___ Excerpted data ___

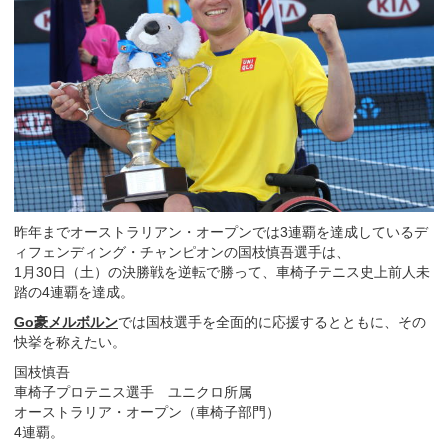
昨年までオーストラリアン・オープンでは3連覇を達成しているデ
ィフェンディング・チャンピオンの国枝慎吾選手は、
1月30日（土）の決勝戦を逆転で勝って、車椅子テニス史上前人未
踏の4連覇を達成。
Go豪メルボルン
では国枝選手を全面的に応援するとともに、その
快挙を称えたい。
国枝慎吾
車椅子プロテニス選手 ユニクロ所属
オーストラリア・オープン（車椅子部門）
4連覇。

___
___ Excerpted data ___

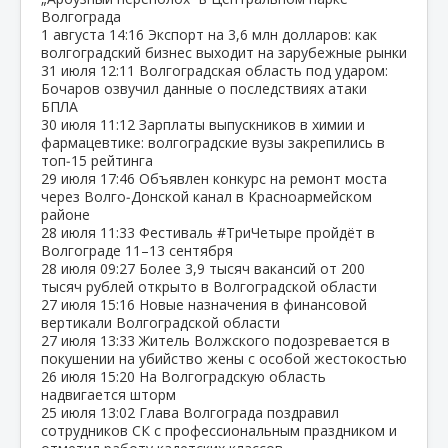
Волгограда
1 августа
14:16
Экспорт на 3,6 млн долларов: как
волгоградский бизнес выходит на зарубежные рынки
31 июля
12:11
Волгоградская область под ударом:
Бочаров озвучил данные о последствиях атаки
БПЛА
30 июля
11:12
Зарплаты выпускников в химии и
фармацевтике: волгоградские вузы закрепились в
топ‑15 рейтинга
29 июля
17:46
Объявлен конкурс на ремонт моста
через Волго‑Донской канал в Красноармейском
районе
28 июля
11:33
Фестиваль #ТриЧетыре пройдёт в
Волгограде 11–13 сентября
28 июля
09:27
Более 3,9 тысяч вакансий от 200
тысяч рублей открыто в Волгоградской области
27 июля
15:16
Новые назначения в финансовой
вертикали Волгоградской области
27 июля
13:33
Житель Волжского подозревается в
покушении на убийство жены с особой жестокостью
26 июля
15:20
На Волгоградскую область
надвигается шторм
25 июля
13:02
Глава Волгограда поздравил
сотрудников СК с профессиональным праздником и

___

Go line by line through the records and copy those that contain the word "Волгограда".

Волгограда
Глава Волгограда поздравил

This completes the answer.